Nachträgliche Aufstockung zulässig

Kleine und mittlere Betriebe können die steuermindernde Wirkung einer betrieblichen Investition vorverlegen, indem sie bereits vor der Anschaffung des Wirtschaftsguts einen gewinnmindernden Investitionsabzugsbetrag von maximal 40% der voraussichtlichen Anschaffungskosten bilden.

Kleine und mittlere Betriebe können die steuermindernde Wirkung einer betrieblichen Investition vorverlegen, indem sie bereits vor der Anschaffung des Wirtschaftsguts einen gewinnmindernden Investitionsabzugsbetrag von maximal 40% der voraussichtlichen Anschaffungskosten bilden.

Voraussetzung: Das Wirtschaftsgut soll innerhalb von drei Jahren angeschafft werden. Aus einem Urteil des Bundesfinanzhofs geht hervor, dass Betriebe einen gebildeten Investitionsabzugsbetrag in einem Folgejahr auch nachträglich aufstocken können. Die Aufstockung ist aber nur gültig, wenn sie innerhalb des Dreijahreszeitraums vorgenommen wird und die gesetzlichen Höchstgrenzen einbehalten werden (200 000 € pro Betrieb bzw. 40% der voraussichtlichen Anschaffungskosten). Vor der Unternehmensteuerreform 2008 hatten Finanzverwaltung, Rechtsprechung und Literatur einhellig nachträgliche Aufstockungen anerkannt.

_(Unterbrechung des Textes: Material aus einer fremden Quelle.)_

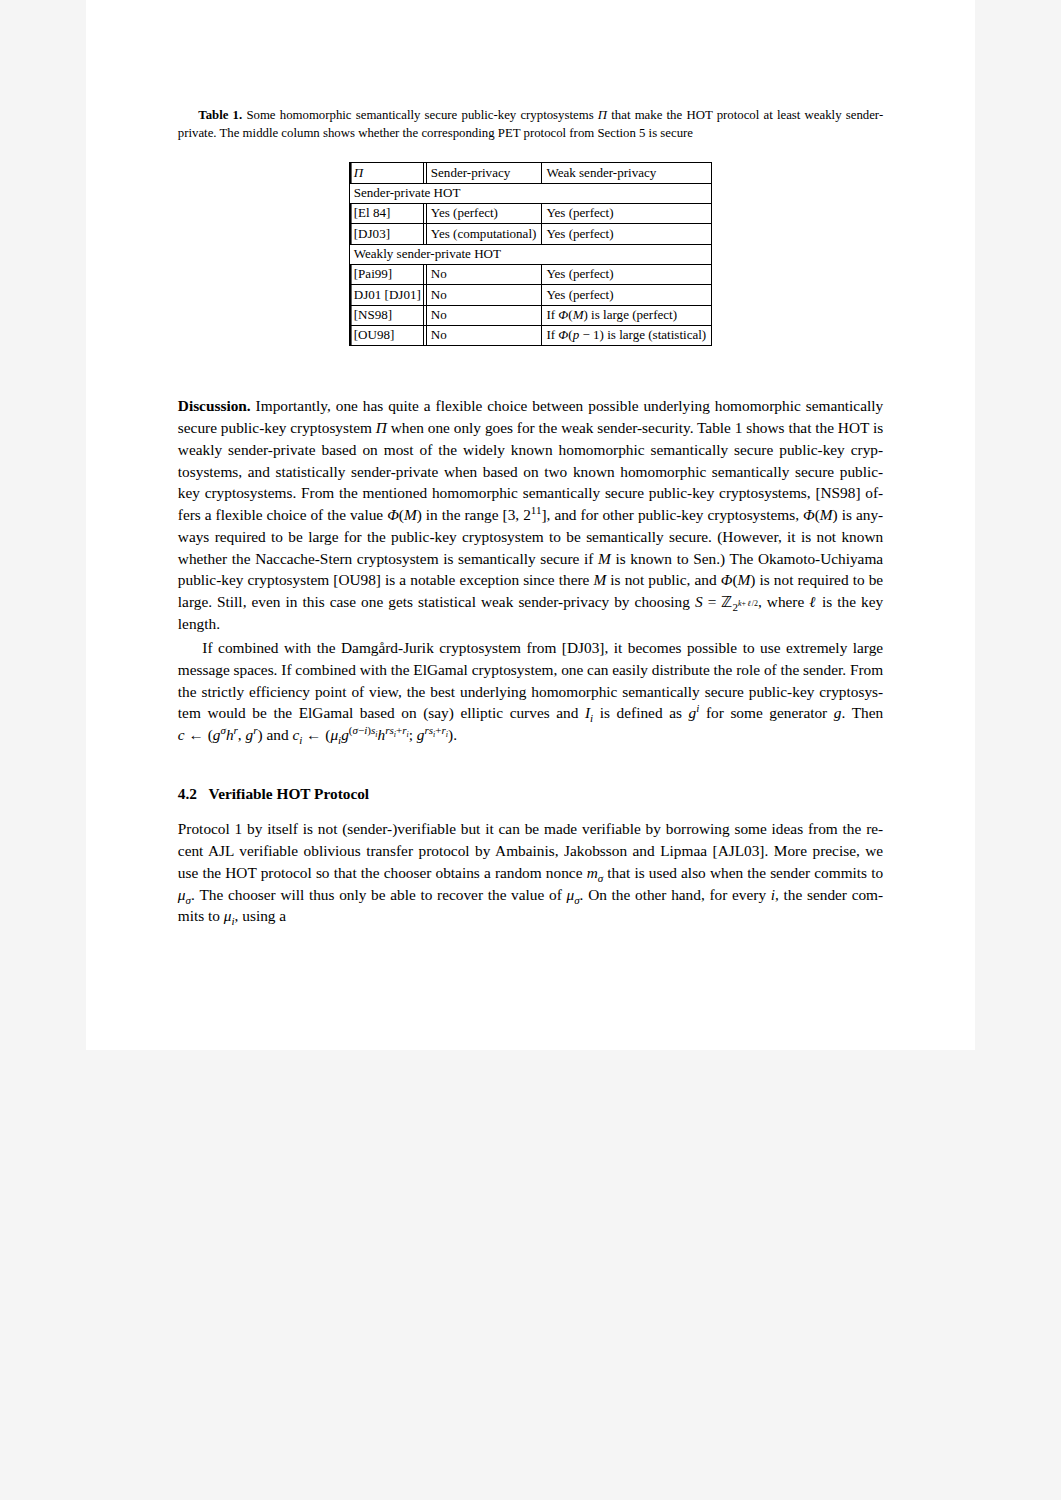Table 1. Some homomorphic semantically secure public-key cryptosystems Π that make the HOT protocol at least weakly sender-private. The middle column shows whether the corresponding PET protocol from Section 5 is secure
| Π | Sender-privacy | Weak sender-privacy |
| Sender-private HOT |
| [El 84] | Yes (perfect) | Yes (perfect) |
| [DJ03] | Yes (computational) | Yes (perfect) |
| Weakly sender-private HOT |
| [Pai99] | No | Yes (perfect) |
| DJ01 [DJ01] | No | Yes (perfect) |
| [NS98] | No | If Φ ( M ) is large (perfect) |
| [OU98] | No | If Φ ( p − 1) is large (statistical) |
Discussion. Importantly, one has quite a flexible choice between possible underlying homomorphic semantically secure public-key cryptosystem Π when one only goes for the weak sender-security. Table 1 shows that the HOT is weakly sender-private based on most of the widely known homomorphic semantically secure public-key cryptosystems, and statistically sender-private when based on two known homomorphic semantically secure public-key cryptosystems. From the mentioned homomorphic semantically secure public-key cryptosystems, [NS98] offers a flexible choice of the value Φ(M) in the range [3, 211], and for other public-key cryptosystems, Φ(M) is anyways required to be large for the public-key cryptosystem to be semantically secure. (However, it is not known whether the Naccache-Stern cryptosystem is semantically secure if M is known to Sen.) The Okamoto-Uchiyama public-key cryptosystem [OU98] is a notable exception since there M is not public, and Φ(M) is not required to be large. Still, even in this case one gets statistical weak sender-privacy by choosing S = ℤ2k+ℓ/2, where ℓ is the key length.
If combined with the Damgård-Jurik cryptosystem from [DJ03], it becomes possible to use extremely large message spaces. If combined with the ElGamal cryptosystem, one can easily distribute the role of the sender. From the strictly efficiency point of view, the best underlying homomorphic semantically secure public-key cryptosystem would be the ElGamal based on (say) elliptic curves and Ii is defined as gi for some generator g. Then c ← (gσhr, gr) and ci ← (μig(σ−i)sihrsi+ri; grsi+ri).
4.2 Verifiable HOT Protocol
Protocol 1 by itself is not (sender-)verifiable but it can be made verifiable by borrowing some ideas from the recent AJL verifiable oblivious transfer protocol by Ambainis, Jakobsson and Lipmaa [AJL03]. More precise, we use the HOT protocol so that the chooser obtains a random nonce mσ that is used also when the sender commits to μσ. The chooser will thus only be able to recover the value of μσ. On the other hand, for every i, the sender commits to μi, using a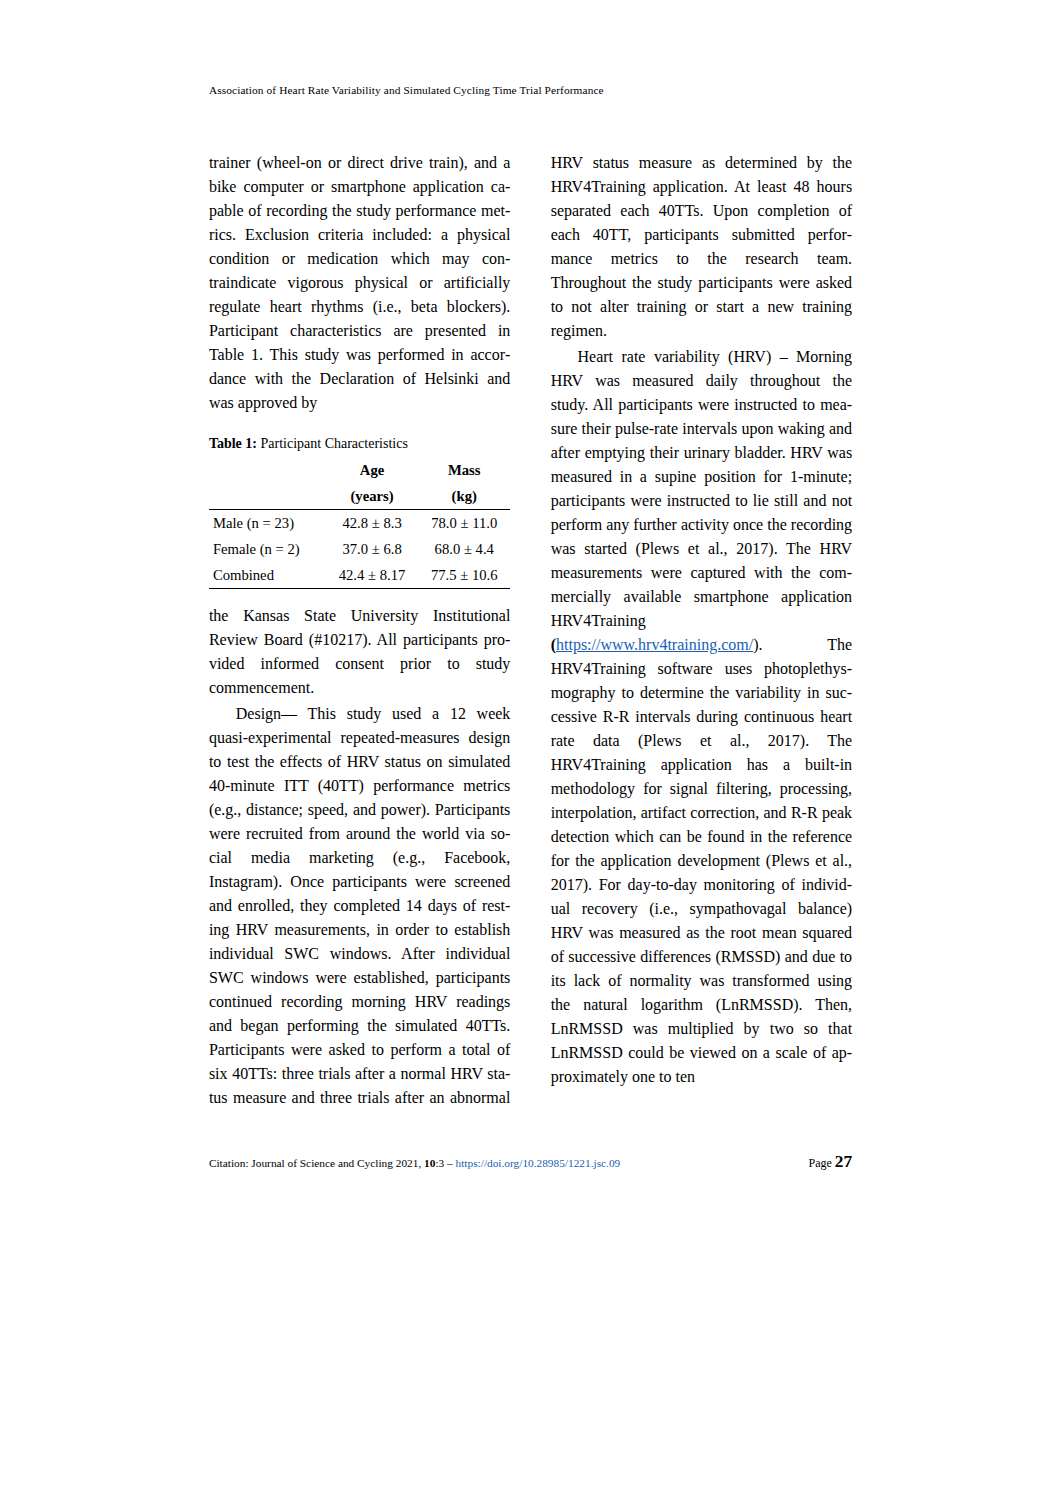Association of Heart Rate Variability and Simulated Cycling Time Trial Performance
trainer (wheel-on or direct drive train), and a bike computer or smartphone application capable of recording the study performance metrics. Exclusion criteria included: a physical condition or medication which may contraindicate vigorous physical or artificially regulate heart rhythms (i.e., beta blockers). Participant characteristics are presented in Table 1. This study was performed in accordance with the Declaration of Helsinki and was approved by
Table 1: Participant Characteristics
| | Age | Mass |
| --- | --- | --- |
| | (years) | (kg) |
| Male (n = 23) | 42.8 ± 8.3 | 78.0 ± 11.0 |
| Female (n = 2) | 37.0 ± 6.8 | 68.0 ± 4.4 |
| Combined | 42.4 ± 8.17 | 77.5 ± 10.6 |
the Kansas State University Institutional Review Board (#10217). All participants provided informed consent prior to study commencement.
Design— This study used a 12 week quasi-experimental repeated-measures design to test the effects of HRV status on simulated 40-minute ITT (40TT) performance metrics (e.g., distance; speed, and power). Participants were recruited from around the world via social media marketing (e.g., Facebook, Instagram). Once participants were screened and enrolled, they completed 14 days of resting HRV measurements, in order to establish individual SWC windows. After individual SWC windows were established, participants continued recording morning HRV readings and began performing the simulated 40TTs. Participants were asked to perform a total of six 40TTs: three trials after a normal HRV status measure and three trials after an abnormal HRV status measure as determined by the HRV4Training application. At least 48 hours separated each 40TTs. Upon completion of each 40TT, participants submitted performance metrics to the research team. Throughout the study participants were asked to not alter training or start a new training regimen.
Heart rate variability (HRV) – Morning HRV was measured daily throughout the study. All participants were instructed to measure their pulse-rate intervals upon waking and after emptying their urinary bladder. HRV was measured in a supine position for 1-minute; participants were instructed to lie still and not perform any further activity once the recording was started (Plews et al., 2017). The HRV measurements were captured with the commercially available smartphone application HRV4Training (https://www.hrv4training.com/). The HRV4Training software uses photoplethysmography to determine the variability in successive R-R intervals during continuous heart rate data (Plews et al., 2017). The HRV4Training application has a built-in methodology for signal filtering, processing, interpolation, artifact correction, and R-R peak detection which can be found in the reference for the application development (Plews et al., 2017). For day-to-day monitoring of individual recovery (i.e., sympathovagal balance) HRV was measured as the root mean squared of successive differences (RMSSD) and due to its lack of normality was transformed using the natural logarithm (LnRMSSD). Then, LnRMSSD was multiplied by two so that LnRMSSD could be viewed on a scale of approximately one to ten
Citation: Journal of Science and Cycling 2021, 10:3 – https://doi.org/10.28985/1221.jsc.09
Page 27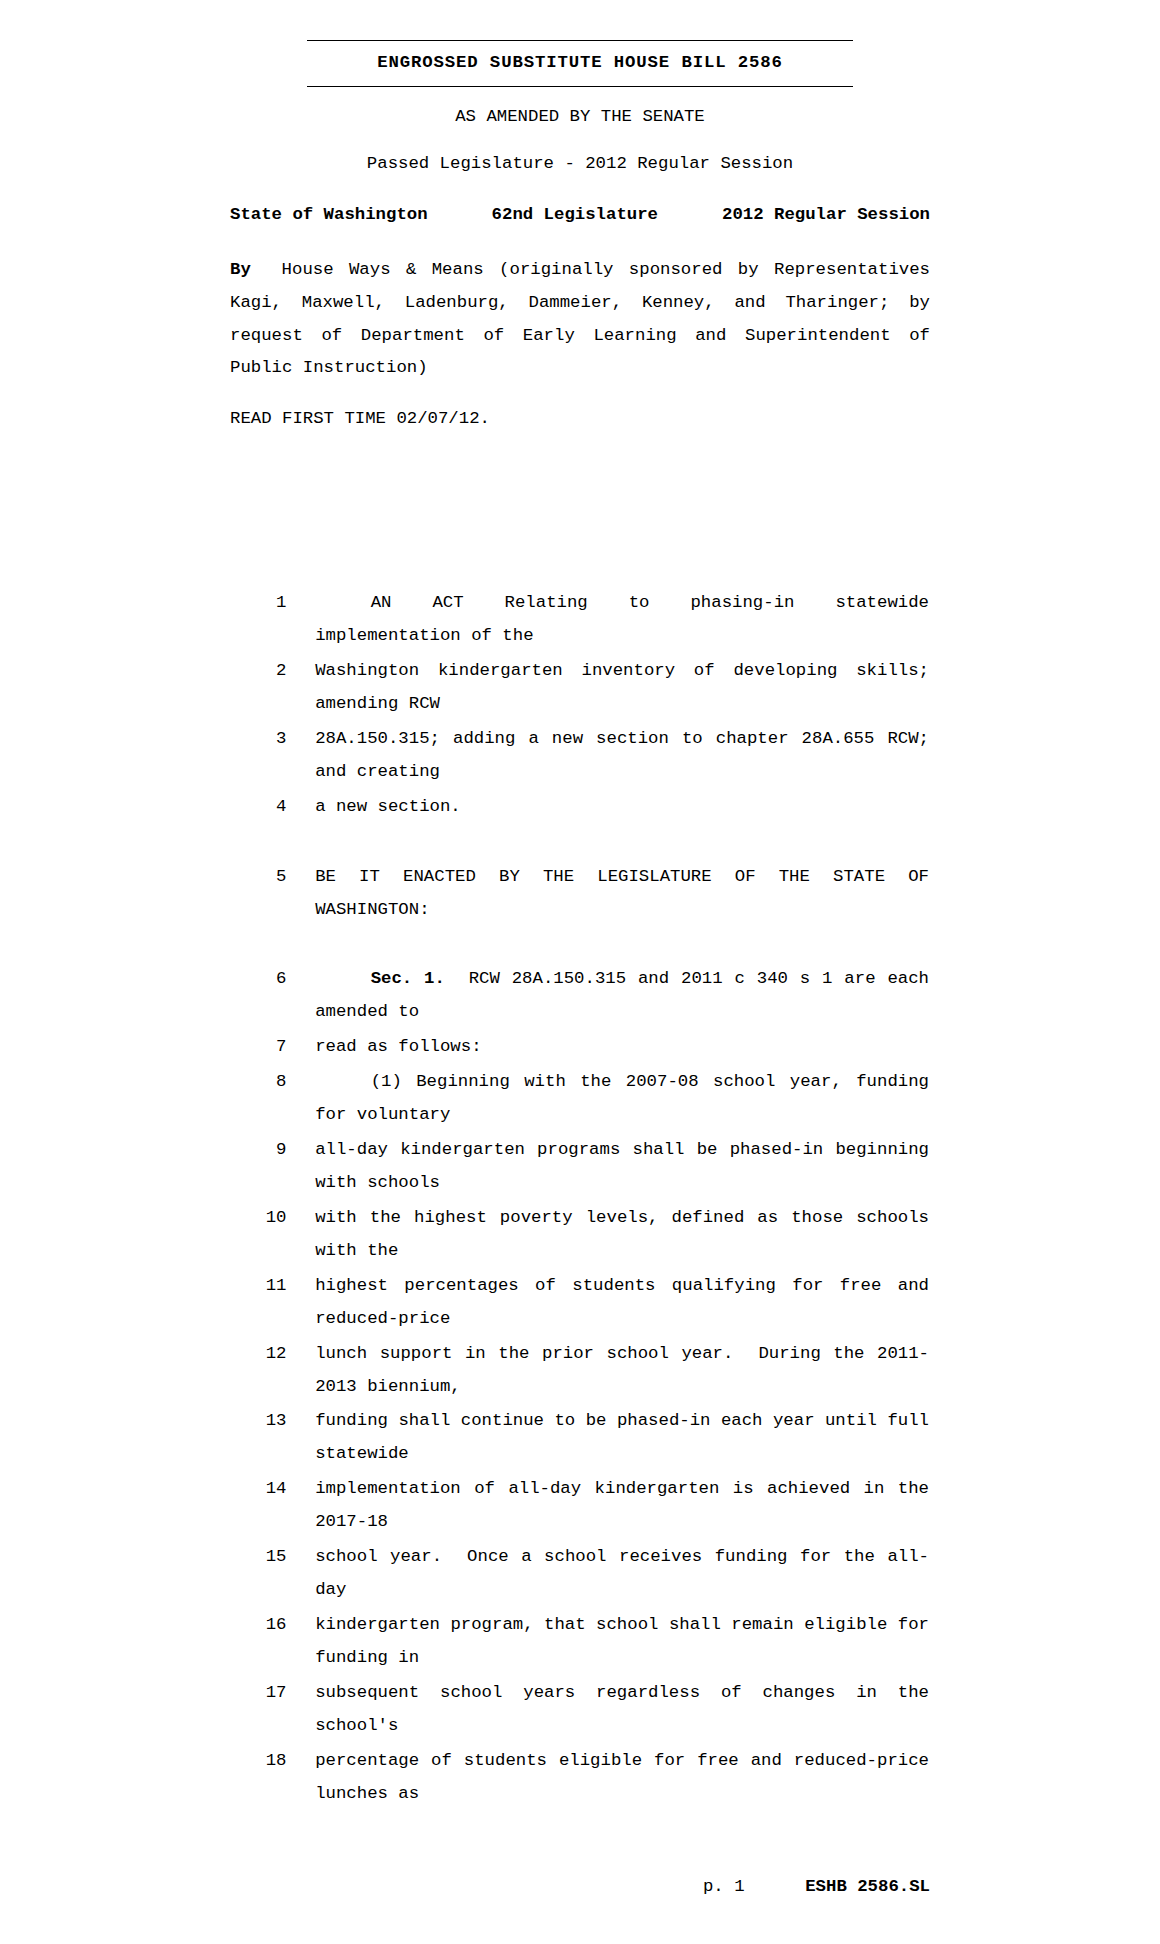ENGROSSED SUBSTITUTE HOUSE BILL 2586
AS AMENDED BY THE SENATE
Passed Legislature - 2012 Regular Session
State of Washington 62nd Legislature 2012 Regular Session
By House Ways & Means (originally sponsored by Representatives Kagi, Maxwell, Ladenburg, Dammeier, Kenney, and Tharinger; by request of Department of Early Learning and Superintendent of Public Instruction)
READ FIRST TIME 02/07/12.
| 1 | AN ACT Relating to phasing-in statewide implementation of the |
| 2 | Washington kindergarten inventory of developing skills; amending RCW |
| 3 | 28A.150.315; adding a new section to chapter 28A.655 RCW; and creating |
| 4 | a new section. |
| 5 | BE IT ENACTED BY THE LEGISLATURE OF THE STATE OF WASHINGTON: |
| 6 | Sec. 1. RCW 28A.150.315 and 2011 c 340 s 1 are each amended to |
| 7 | read as follows: |
| 8 | (1) Beginning with the 2007-08 school year, funding for voluntary |
| 9 | all-day kindergarten programs shall be phased-in beginning with schools |
| 10 | with the highest poverty levels, defined as those schools with the |
| 11 | highest percentages of students qualifying for free and reduced-price |
| 12 | lunch support in the prior school year. During the 2011-2013 biennium, |
| 13 | funding shall continue to be phased-in each year until full statewide |
| 14 | implementation of all-day kindergarten is achieved in the 2017-18 |
| 15 | school year. Once a school receives funding for the all-day |
| 16 | kindergarten program, that school shall remain eligible for funding in |
| 17 | subsequent school years regardless of changes in the school's |
| 18 | percentage of students eligible for free and reduced-price lunches as |
p. 1 ESHB 2586.SL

Für den BFH war nicht ersichtlich, dass der Gesetzgeber durch die Neuregelung einen verschärfenden Richtungswechsel einleiten wollte. Die Vorschrift soll die Wettbewerbssituation, Liquidität und Eigenkapitalbildung von kleinen und mittleren Betrieben verbessern und deeren Investitions- und Innovationskraft stärken. Eine nachträgliche Erhöhung des Investitionsabzugsbetrags steht diesem Zweck nicht entgegen, sie verwirklicht ihn sogar.

Es bleibt abzuwarten, wie die Finanzämter auf die Rechtsprechung reagieren. Momentan folgen sie noch einer Weisung des Bundesfinanzministeriums von 2013, wonach eine nachträgliche Aufstockung nicht möglich ist. Wem eine Erhöhung aberkannt wird, der kann Einspruch einlegen und sich auf das BFH-Urteil (AZ: X R 4/13) berufen.